Now we’re at 1200 multiplies, 900 power function calls, our 800 original additions, 400 additions to jadj, but only (assuming a 10x10 grid), 40 additions to iadj for a total of 1240 additions. Still at 3340 math operations, however additions are often far cheaper than multiplies, especially on the avr.

Still, though - lots of multiplies in there. What more can be done? Remember from math classes that Z * (A + B) === ZA * ZB? If we do that here, we see something like (x * 2^o) + (iadj * 2^o) for each of our coordinates. 2^o is basically a power of 2 - when octave is 0, that’ll ahve the value 1, when octave is 1, the value will be 2, when octave is 2, the value will be 4, etc… but basically, it’s just doubling it. Well, what if we just adjusted our base x,y,z and adjustment values once per octave, then?

uint32_t ladj=adj,lx=x,ly=y,lz=z;

for(int o = 0; o < nOctaves; o++) {
for(int i = 0, iadj=0; i < NX; i++,iadj+=ladj) {
for(int j = 0, jadj=0; j < NY; j++,iadj+=ladj) {
uint8_t accum = inoise8(lx + iadj, ly + jadj, lz)>>o;
}
}
ladj *= 2;
lx *= 2;
ly *= 2;
lz *= 2;
}

Et voila. We still have our 800 basic additions, our 440 additions for adjusting iadj/jadj, but now only 16 multiplies (4 per octave) for each of our ladj, lx, ly, and lz values.

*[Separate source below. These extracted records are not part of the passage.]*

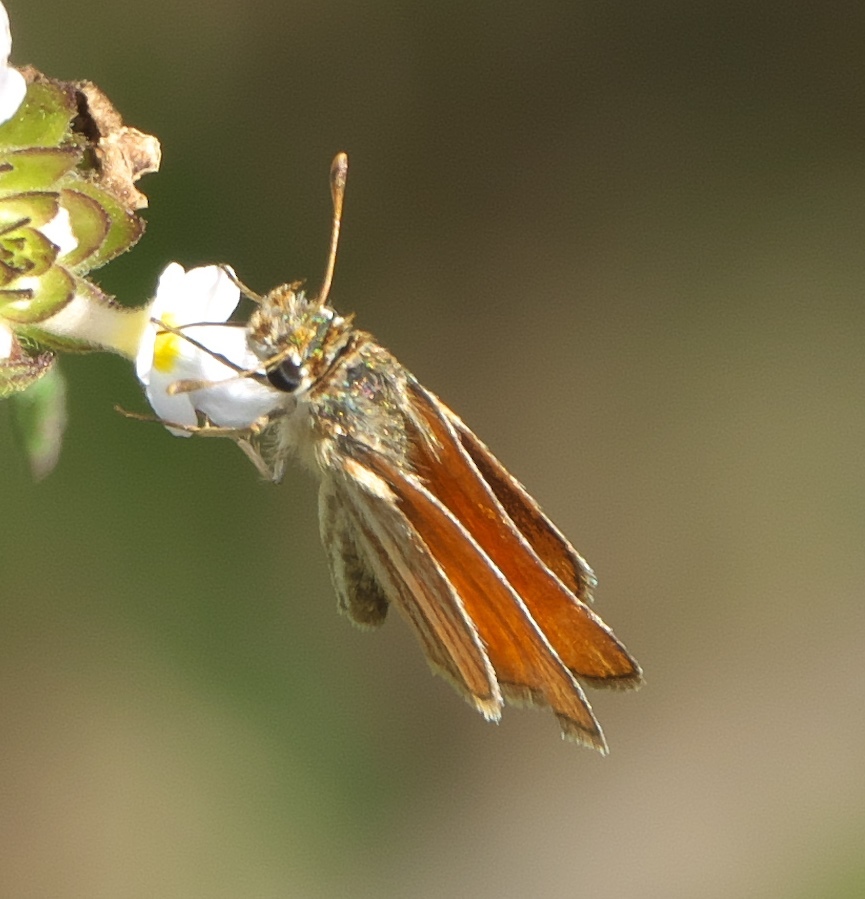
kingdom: Animalia
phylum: Arthropoda
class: Insecta
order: Lepidoptera
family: Hesperiidae
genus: Copaeodes
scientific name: Copaeodes minima
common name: Southern skipperling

That is much much much nicer, isn’t it?

Of course you could also change the var*=2 to var=var<<1
Some compilers will optimise multiply by 2’s with a left bit shift but I prefer to make sure myself :slight_smile:

Yes, although when you are only doing 16/frame it matters less, and so the clarity in code I’m giving others is preferred. (Also, GCC is pretty good about mul to left shift. Div to right shift? Not at all. Also - failure to convert costs you one cycle with mul and dozens with div

Good point, heavily optimised code can become quite unreadable except to the author!
One aspect I miss when using the Arduino dev system is the lack of an assembler output file as this is very useful to see what the compiler is doing with your C code quickly and easily.